ZADANIE PISEMNE »
Przekształć wszystkie poniższe pozycje w listę JSON złożoną z ciągów znaków, po jednym na każdą linię, z pominięciem pustych linii. Pomiń w odpowiedzi obrazy.

ZESTAW DANYCH »
**********
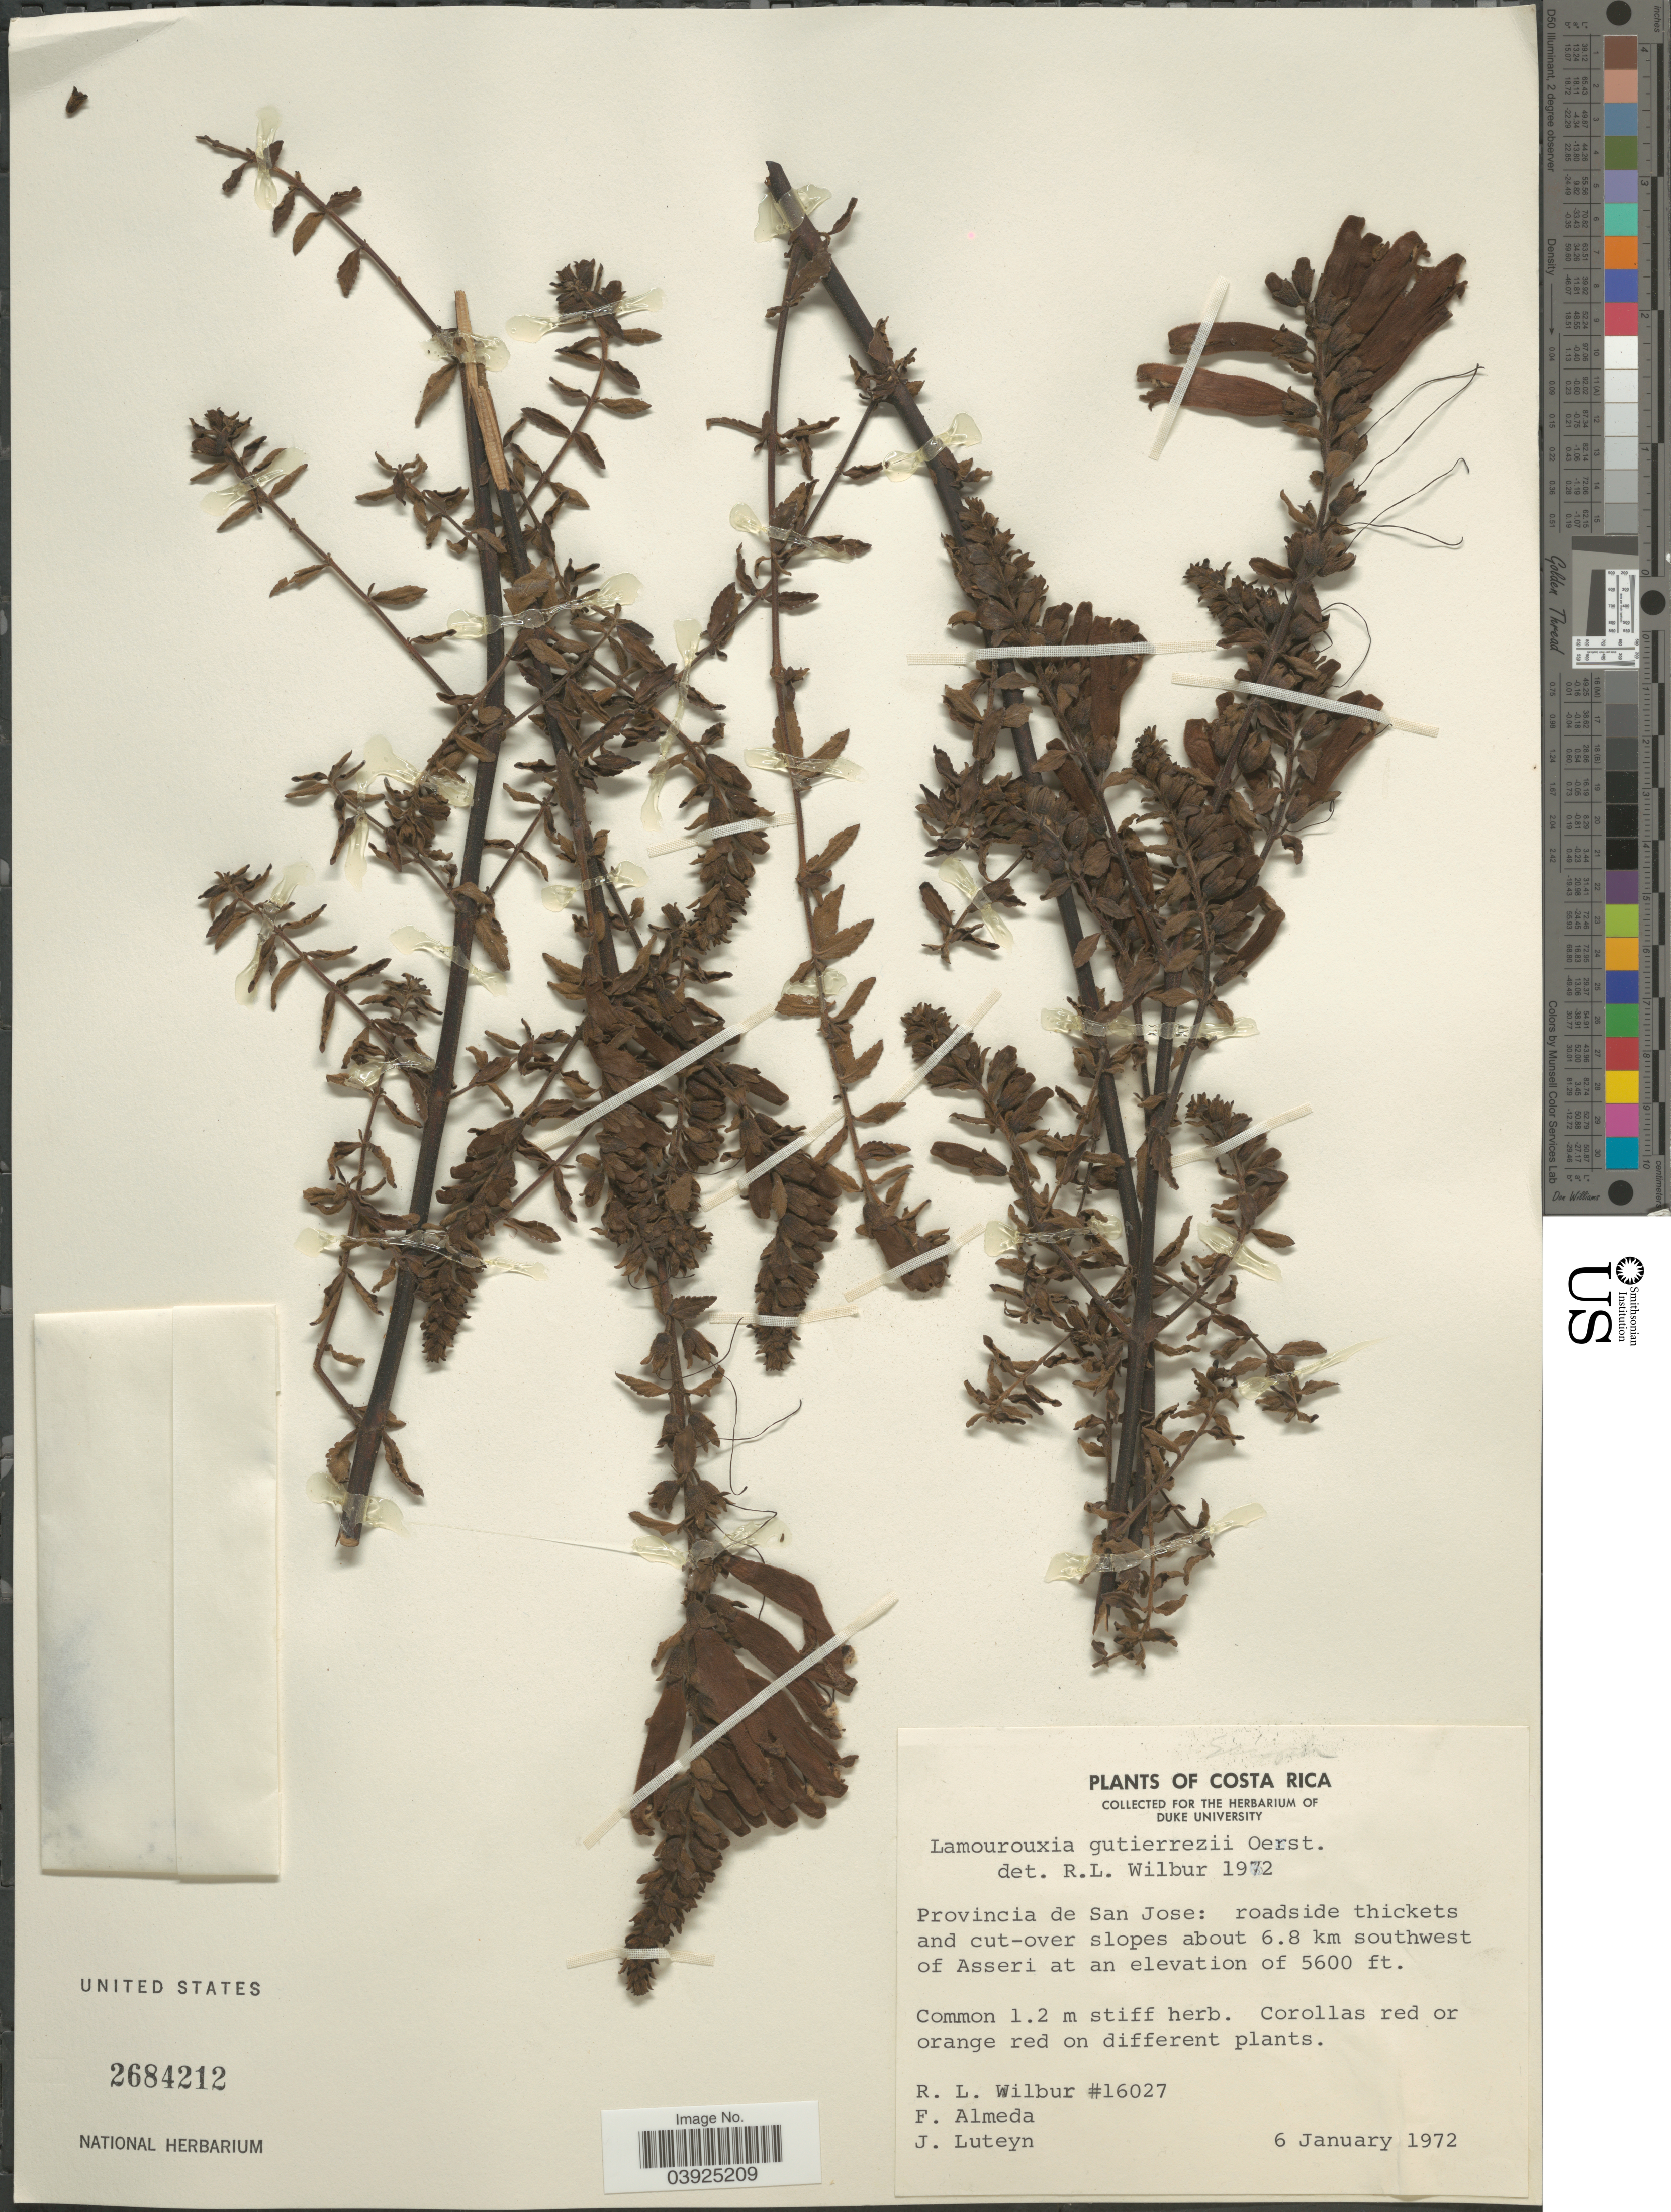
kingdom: Plantae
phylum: Tracheophyta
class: Magnoliopsida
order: Lamiales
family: Orobanchaceae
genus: Lamourouxia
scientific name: Lamourouxia gutierrezii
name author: Oerst.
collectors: R. L. Wilbur, F. Almeda & J. L. Luteyn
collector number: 16027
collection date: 1972-01-06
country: Costa Rica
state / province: San José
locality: Roadside thickets and cut-over slopes about 6.8 km southwest of Asseri.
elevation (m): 1707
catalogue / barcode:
**********
PEŁNA ODPOWIEDŹ »
[
  "kingdom: Plantae",
  "phylum: Tracheophyta",
  "class: Magnoliopsida",
  "order: Lamiales",
  "family: Orobanchaceae",
  "genus: Lamourouxia",
  "scientific name: Lamourouxia gutierrezii",
  "name author: Oerst.",
  "collectors: R. L. Wilbur, F. Almeda & J. L. Luteyn",
  "collector number: 16027",
  "collection date: 1972-01-06",
  "country: Costa Rica",
  "state / province: San José",
  "locality: Roadside thickets and cut-over slopes about 6.8 km southwest of Asseri.",
  "elevation (m): 1707",
  "catalogue / barcode:"
]